Sophie Adenot, pilote d’hélicoptère de l’armée de terre, « incarne un exemple pour le futur des femmes dans les milieux scientifiques et techniques, où elles sont encore sous représentées (moins d’un astronaute sur dix est une femme) », ont déclaré dans un communiqué commun le ministère de l’économie et celui de l’enseignement supérieur.
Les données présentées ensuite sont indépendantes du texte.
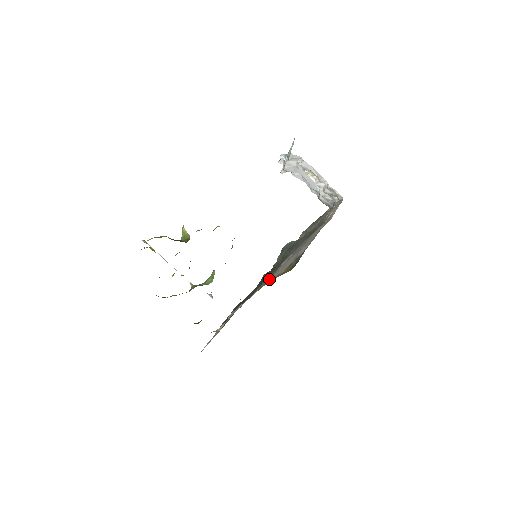
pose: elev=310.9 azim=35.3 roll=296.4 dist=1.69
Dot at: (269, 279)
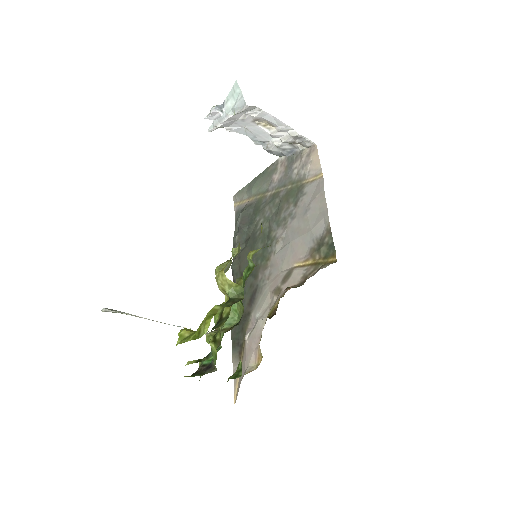
Dot at: (275, 275)
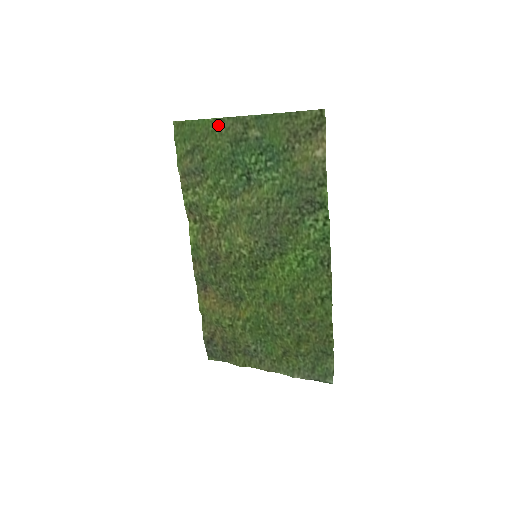
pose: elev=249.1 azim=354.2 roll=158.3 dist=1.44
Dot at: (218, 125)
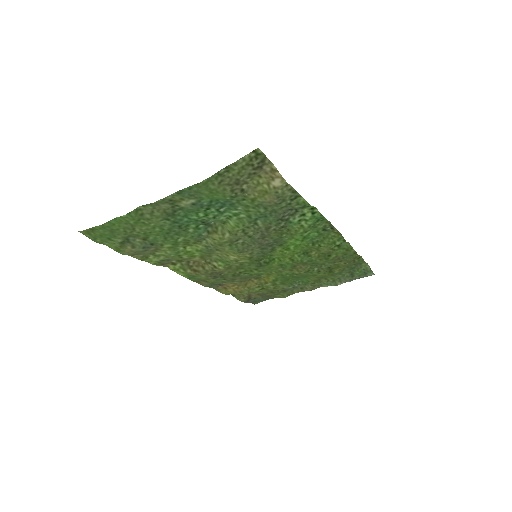
Dot at: (137, 216)
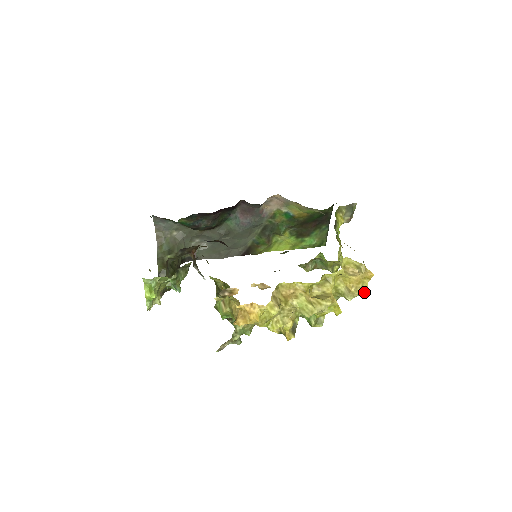
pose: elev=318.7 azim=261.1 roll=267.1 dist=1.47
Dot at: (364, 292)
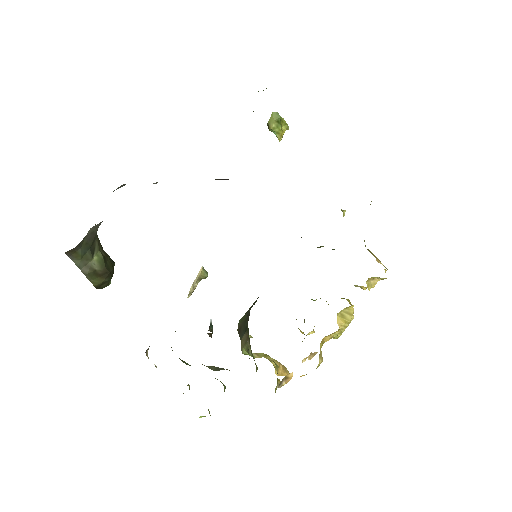
Dot at: occluded
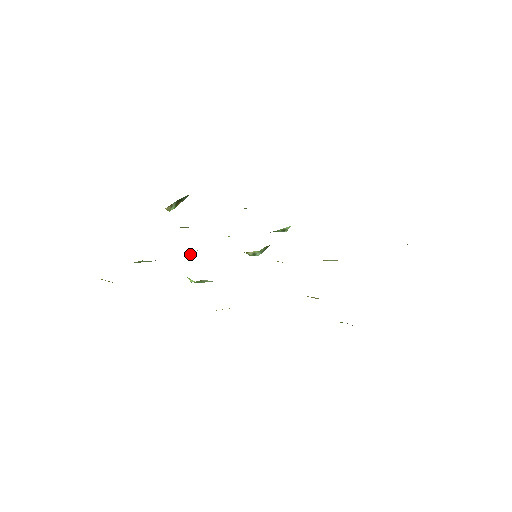
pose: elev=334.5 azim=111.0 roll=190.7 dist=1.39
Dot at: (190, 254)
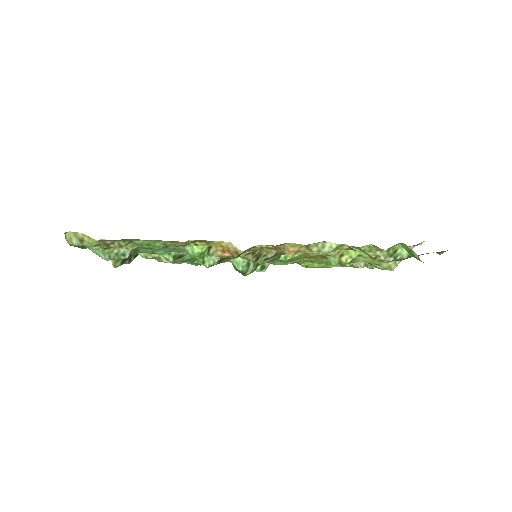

Un autre Français, Arnaud Prost, a été retenu dans le corps de réserve de la promotion 2022.

Cette promotion, choisie parmi près de 23 000 candidats, succède à celle de 2009 qui, avec Thomas Pesquet notamment, avait suscité un véritable engouement pour l’aventure spatiale chez les jeunes Européens.

Lorsque l’ESA avait lancé sa campagne de recrutement, en février 2001, Claudie Haigneré avait d’ailleurs mis en garde sur la constitution d’« équipages monoculturels et monolithiques ». « Nous avons la responsabilité sociétale de représenter le monde tel que nous le voulons demain », avait-elle déclaré.

Un budget de 17 milliards d’euros

Par ailleurs, l’agence spatiale européenne a annoncé plus tôt un budget de près de 17 milliards d’euros pour les trois prochaines années, en nette hausse mais en deçà des 18,5 milliards qui étaient demandés par son directeur général. Au terme d’âpres négociations, les 22 Etats membres, rassemblés pendant deux jours à Paris, ont décidé d’une enveloppe de 16,9 milliards d’euros, en hausse de 17 % par rapport aux trois dernières années.

C’est un « grand succès », a salué le ministre français de l’économie Bruno Le Maire, estimant que le budget allait « au-delà des attentes ». Paris a abondé à hauteur de 3,25 milliards d’euros, les contributions des autres pays n’étant pas connues dans l’immédiat.

« Etant donné le niveau de l’inflation, je suis très impressionné par ce résultat », a pour sa part affirmé le patron de l’ESA Josef Aschbacher, jugeant que le budget voté était « nécessaire pour ne pas rater le train » face à la féroce concurrence américaine et chinoise notamment.

Cette contribution est destinée à financer les programmes d’exploration spatiale (2,7 milliards d’euros), d’observation de la Terre notamment pour mesurer et surveiller le changement climatique (2,7 milliards) ou encore les lanceurs spatiaux, notamment les évolutions des fusées Ariane 6 et de Vega-C (2,8 milliards d’euros).